Bei der Auslagerung der Leistungserbringung auf gemeinnützige oder gewerbliche Dritte werden Leistungen der Sozialhilfe auch durch die Vereinbarungen geprägt, die zwischen dem Sozialhilfeträger und dem Leistungserbringer abgeschlossen wurden. Der Gesetzgeber hat damit den Vereinbarungspartnern eine Verantwortung auferlegt, deren Wahrnehmung unter finanziellen Restriktionen zugleich in der Versuchung steht, der Verwaltungsökonomie und der Angebotsrealität Vorrang vor den Rechten und Interessen des Leistungsberechtigten einzuräumen.

Die fachwissenschaftliche Diskussion wirft ebenso wie die Praxis der Umsetzung des Leistungserbringungsrechts die Frage auf, ob die Gesetzesbindung des Sozialhilfeträgers bei der Auslagerung der Leistungserbringung Modifikationen gestattet, die den Leistungsberechtigten im Vergleich zu einer Leistungserbringung durch den Sozialhilfeträger selbst potenziell benachteiligen. Der Verfasser geht dieser Frage sowohl unter verfahrensrechtlichen als auch unter materiellrechtlichen Aspekten nach. Dabei wird nicht nur deutlich, dass die Relevanz des Ersten und Zehnten Buches des Sozialgesetzbuchs für die nach Maßgabe des Bundessozialhilfegesetzes und der Bundesempfehlung abzuschließenden Landesrahmenverträge und Einzelvereinbarungen regelmäßig unterschätzt wird. Dargestellt wird auch, dass die geltenden Vorgaben für die Vergütungsvereinbarung zwischen dem Sozialhilfeträger und dem Leistungserbringer einen Anbieterwettbewerb tatsächlich nicht erwarten lassen, der als Regulativ einer monopolistisch verantworteten Verkürzung der Rechte und Interessen des Leistungsberechtigten wirken könnte.

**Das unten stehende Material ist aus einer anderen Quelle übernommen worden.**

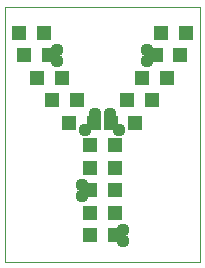
<source format=gts>
G75*
%MOIN*%
%OFA0B0*%
%FSLAX24Y24*%
%IPPOS*%
%LPD*%
%AMOC8*
5,1,8,0,0,1.08239X$1,22.5*
%
%ADD10C,0.0000*%
%ADD11R,0.0512X0.0512*%
%ADD12C,0.0437*%
D10*
X002392Y002517D02*
X002392Y011017D01*
X008892Y011017D01*
X008892Y002517D01*
X002392Y002517D01*
D11*
X005228Y003392D03*
X005228Y004142D03*
X005228Y004892D03*
X005228Y005642D03*
X005228Y006392D03*
X005368Y007142D03*
X005916Y007142D03*
X006055Y006392D03*
X006055Y005642D03*
X006055Y004892D03*
X006055Y004142D03*
X006055Y003392D03*
X006743Y007142D03*
X006478Y007892D03*
X006978Y008642D03*
X007305Y007892D03*
X007805Y008642D03*
X007416Y009392D03*
X007603Y010142D03*
X008243Y009392D03*
X008430Y010142D03*
X004805Y007892D03*
X004305Y008642D03*
X003978Y007892D03*
X003478Y008642D03*
X003868Y009392D03*
X003680Y010142D03*
X003041Y009392D03*
X002853Y010142D03*
X004541Y007142D03*
D12*
X005079Y006892D03*
X005392Y007454D03*
X005892Y007454D03*
X006204Y006892D03*
X004954Y005079D03*
X004954Y004704D03*
X006329Y003579D03*
X006329Y003204D03*
X007142Y009204D03*
X007142Y009579D03*
X004142Y009579D03*
X004142Y009204D03*
M02*

</source>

Der Verfasser resümiert seine Bestandsaufnahme in Empfehlungen, die sich in erster Linie an den Gesetzgeber richten. Ihnen kann überwiegend jedoch auch unter dem geltenden Recht gefolgt werden, so dass die verwaltungsgerichtliche Rechtsprechung ebenso wie die Vereinbarungspartner bereits vor den empfohlenen legislativen Schritten dazu beitragen könnten, die Rechte und Interessen des Leistungsberechtigten auch bei Auslagerung der Leistungserbringung ungeschmälert zu wahren.